→ **WHAT YOU ARE ASKED TO DO**: Copy the records word for word, starting with the line that contains "Veröffentlicht am" and continuing through the last line of the records, and leave the pictures out of your answer.

→ **DATASET EXTRACT**:
========================================
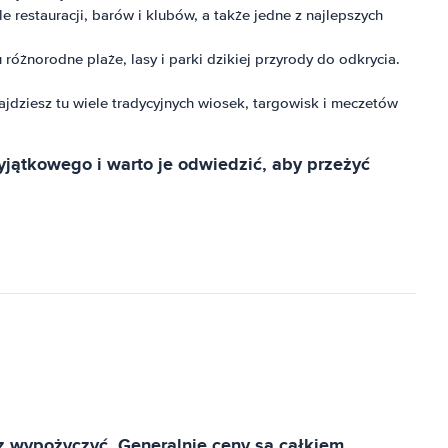
e restauracji, barów i klubów, a także jedne z najlepszych
óżnorodne plaże, lasy i parki dzikiej przyrody do odkrycia.
ajdziesz tu wiele tradycyjnych wiosek, targowisk i meczetów
yjątkowego i warto je odwiedzić, aby przeżyć
 wypożyczyć. Generalnie ceny są całkiem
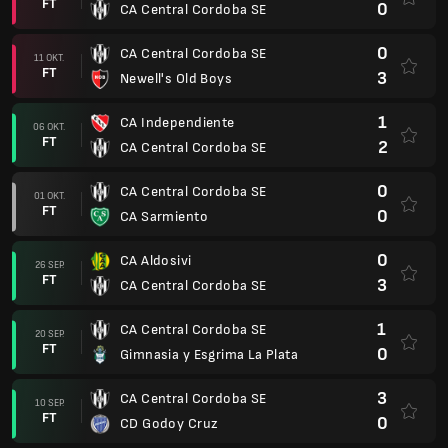
FT
0
CA Central Cordoba SE
0
CA Central Cordoba SE
11 OKT.
FT
3
Newell's Old Boys
1
CA Independiente
06 OKT.
FT
2
CA Central Cordoba SE
0
CA Central Cordoba SE
01 OKT.
FT
0
CA Sarmiento
0
CA Aldosivi
26 SEP.
FT
3
CA Central Cordoba SE
1
CA Central Cordoba SE
20 SEP.
FT
0
Gimnasia y Esgrima La Plata
3
CA Central Cordoba SE
10 SEP.
FT
0
CD Godoy Cruz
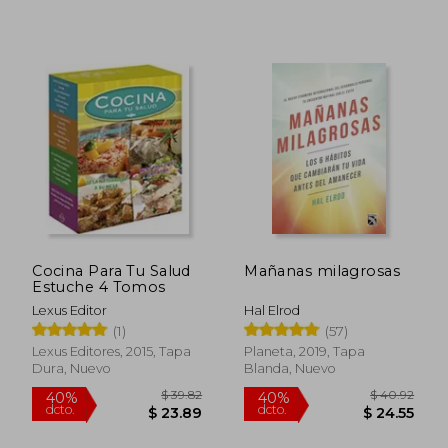
$ 55.89
$ 53.
40%
45%
Cocina Para Tu Salud
Mañanas milagrosas
dcto.
dcto.
$ 33.53
$ 29.
Estuche 4 Tomos
Lexus Editor
Hal Elrod
(1)
(57)
Lexus Editores, 2015, Tapa
Planeta, 2019, Tapa
Dura, Nuevo
Blanda, Nuevo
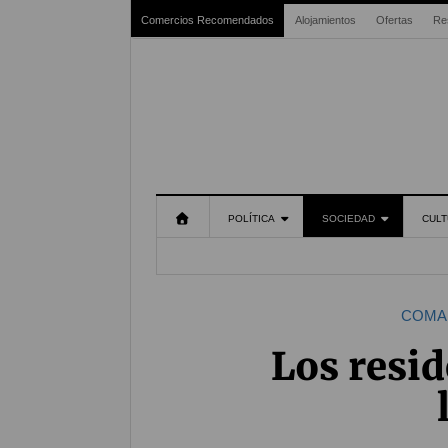
Comercios Recomendados
Alojamientos
Ofertas
Re
POLÍTICA
SOCIEDAD
CULT
COMA
Los resi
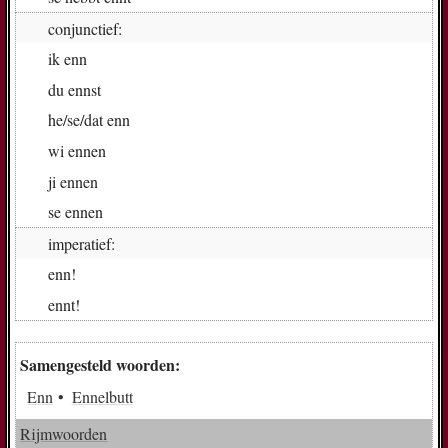
conjunctief:
ik
enn
du
enn­st
he/se/dat
enn
wi
en­nen
ji
en­nen
se
en­nen
imperatief:
enn!
enn­t!
Samengesteld woorden:
Enn
Ennelbutt
Rijmwoorden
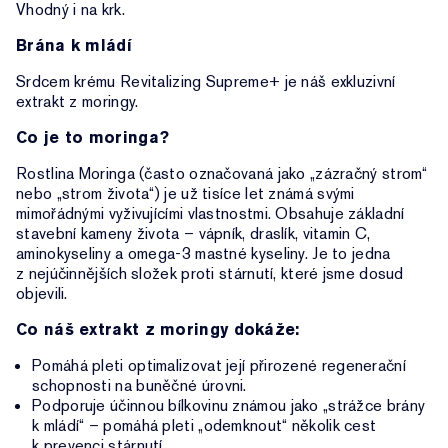
Vhodný i na krk.
Brána k mládí
Srdcem krému Revitalizing Supreme+ je náš exkluzivní
extrakt z moringy.
Co je to moringa?
Rostlina Moringa (často označovaná jako „zázračný strom“
nebo „strom života“) je už tisíce let známá svými
mimořádnými vyživujícími vlastnostmi. Obsahuje základní
stavební kameny života – vápník, draslík, vitamin C,
aminokyseliny a omega-3 mastné kyseliny. Je to jedna
z nejúčinnějších složek proti stárnutí, které jsme dosud
objevili.
Co náš extrakt z moringy dokáže:
Pomáhá pleti optimalizovat její přirozené regenerační
schopnosti na buněčné úrovni.
Podporuje účinnou bílkovinu známou jako „strážce brány
k mládí“ – pomáhá pleti „odemknout“ několik cest
k prevenci stárnutí.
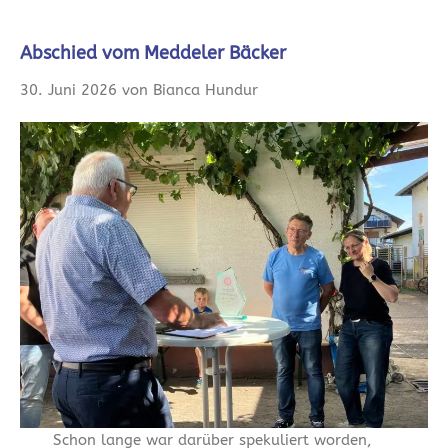
Abschied vom Meddeler Bäcker
30. Juni 2026 von Bianca Hundur
Schon lange war darüber spekuliert worden,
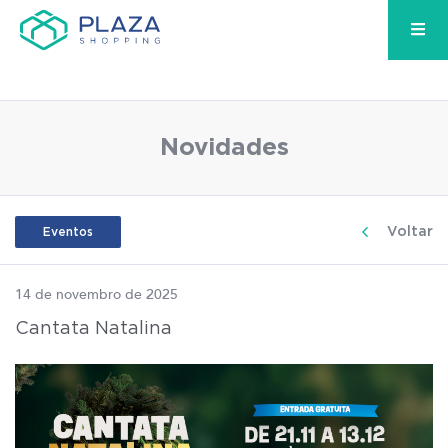
Novidades
Voltar
Eventos
14 de novembro de 2025
Cantata Natalina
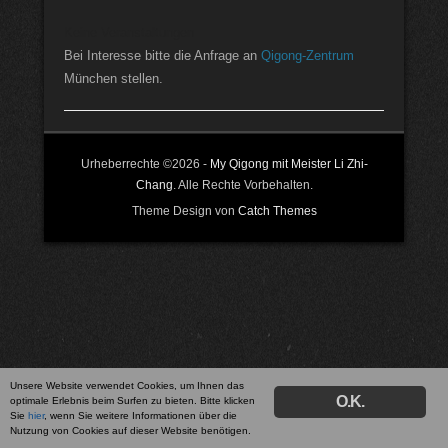
Veröffentlicht am
18. April 2019
Von
No Name
Keine Veranstaltungen
Bei Interesse bitte die Anfrage an
Qigong-Zentrum
München stellen.
Urheberrechte ©2026 -
My Qigong mit Meister Li Zhi-
Chang
. Alle Rechte Vorbehalten.
Theme Design von
Catch Themes
Unsere Website verwendet Cookies, um Ihnen das
O.K.
optimale Erlebnis beim Surfen zu bieten. Bitte klicken
Sie
hier
, wenn Sie weitere Informationen über die
Nutzung von Cookies auf dieser Website benötigen.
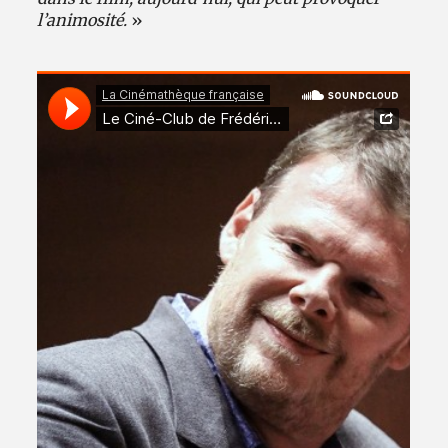
l’animosité.
»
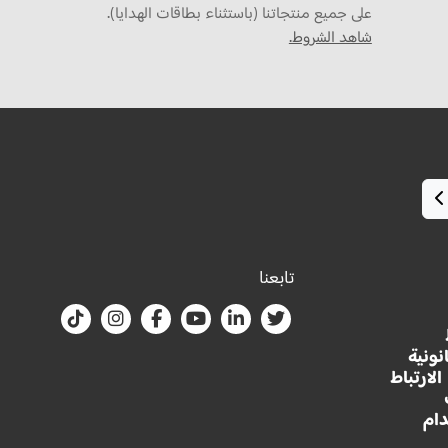
على جميع منتجاتنا (باستثناء بطاقات الهدايا).
شاهد الشروط.
تابعنا
نونية
لارتباط
ام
========================================
→ **RESULT OF THIS TASK**:
Veröffentlicht am
18. April 2019
Von
No Name
Keine Veranstaltungen
Bei Interesse bitte die Anfrage an
Qigong-Zentrum
München stellen.
Urheberrechte ©2026 -
My Qigong mit Meister Li Zhi-
Chang
. Alle Rechte Vorbehalten.
Theme Design von
Catch Themes
Unsere Website verwendet Cookies, um Ihnen das
O.K.
optimale Erlebnis beim Surfen zu bieten. Bitte klicken
Sie
hier
, wenn Sie weitere Informationen über die
Nutzung von Cookies auf dieser Website benötigen.
l’animosité.
»
على جميع منتجاتنا (باستثناء بطاقات الهدايا).
شاهد الشروط.
تابعنا
نونية
لارتباط
ام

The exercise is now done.